Intentaba dejar atrás, física y psicológicamente la ciudad y, sus 

sinsabores de convivencias y traiciones. Me dije, porqué no volver 

a coger de nuevo aquella vieja bicicleta de carretera y aquellas

 viejas alforjas rojas y salir. 

Salir, sumergirme y rodearme de naturaleza, tener el cielo como techo, bosques en vez de paredes y montañas por ventanas, respirar pureza y 
no contaminación y mierda.

Sentir la libertad de la ausencia del tiempo, parar cuando quisiera y 

volver a avanzar cuando quisiera, sin nadie que controlara mis actos y mis no-actos.

Llenarme de luz y de brisa, deslizarme con ellas y sentirme vivo, plenamente vivo. 

Esa tarde había llegado a la población más grande del valle, gracias 

entre otras cosas a que una amiga me había dicho antes de salir de la ciudad que si pasase por allí la fuera a visitar, que seguro que estaría, pues ella pasaba sus veranos en esa zona y así lo hice, pero antes de encontrarme con ella me encontraba en el parque central de la 

población ajustando los frenos y observando todos los mecanismos de la bicicleta por si alguno fuera a dar problemas en un futuro próximo. 
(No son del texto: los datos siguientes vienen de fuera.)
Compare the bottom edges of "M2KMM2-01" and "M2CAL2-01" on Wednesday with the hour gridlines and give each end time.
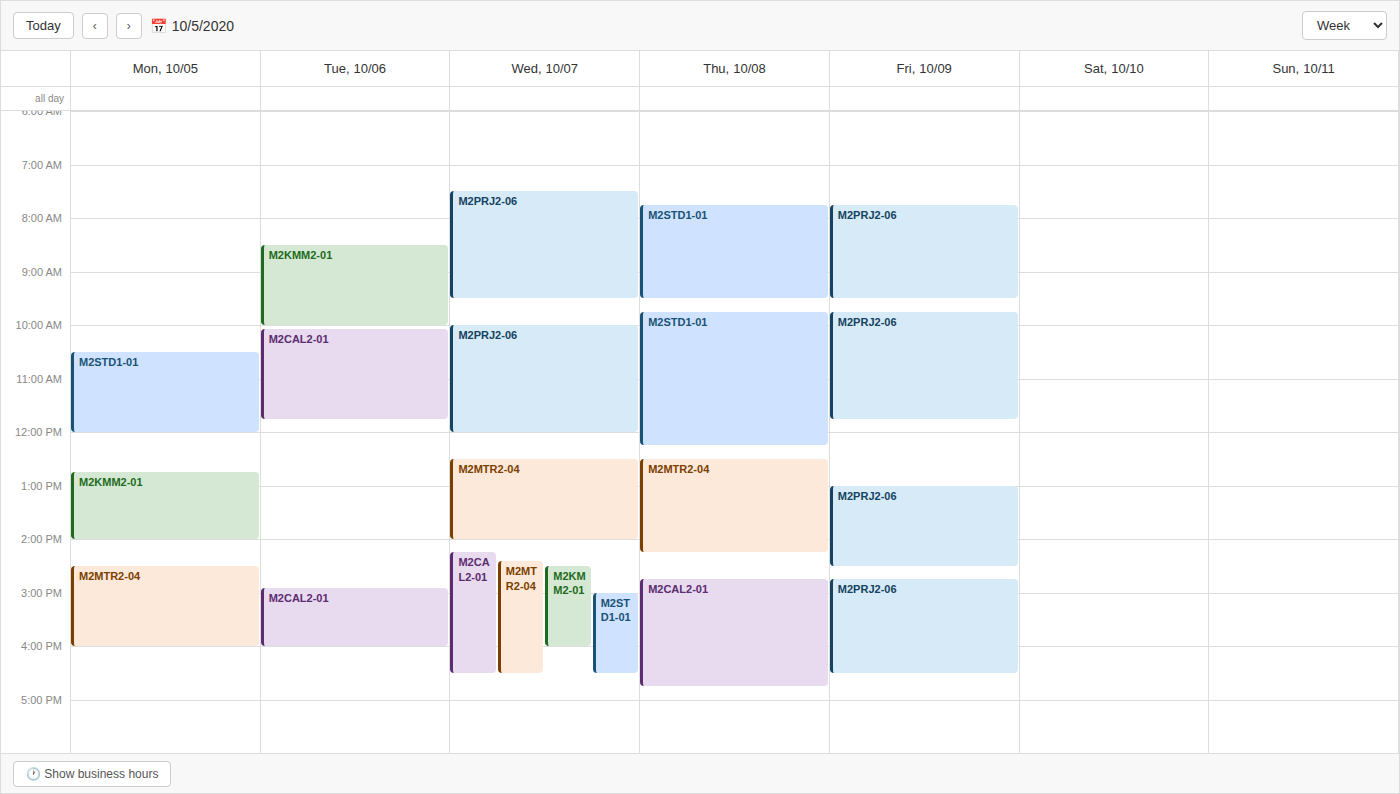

Cuando de repente me di cuenta, la luz del atardecer dejaba en la bella piedra de la fachada de la catedral un tono entre siena y naranja que le daba un aspecto majestuoso, más del que ya tenía. 

Volví la cabeza para apreciar esa luz y dejarme embriagar por los 

colores y sus bellas gradaciones, fue entonces cuando cogí la cámara y dispare.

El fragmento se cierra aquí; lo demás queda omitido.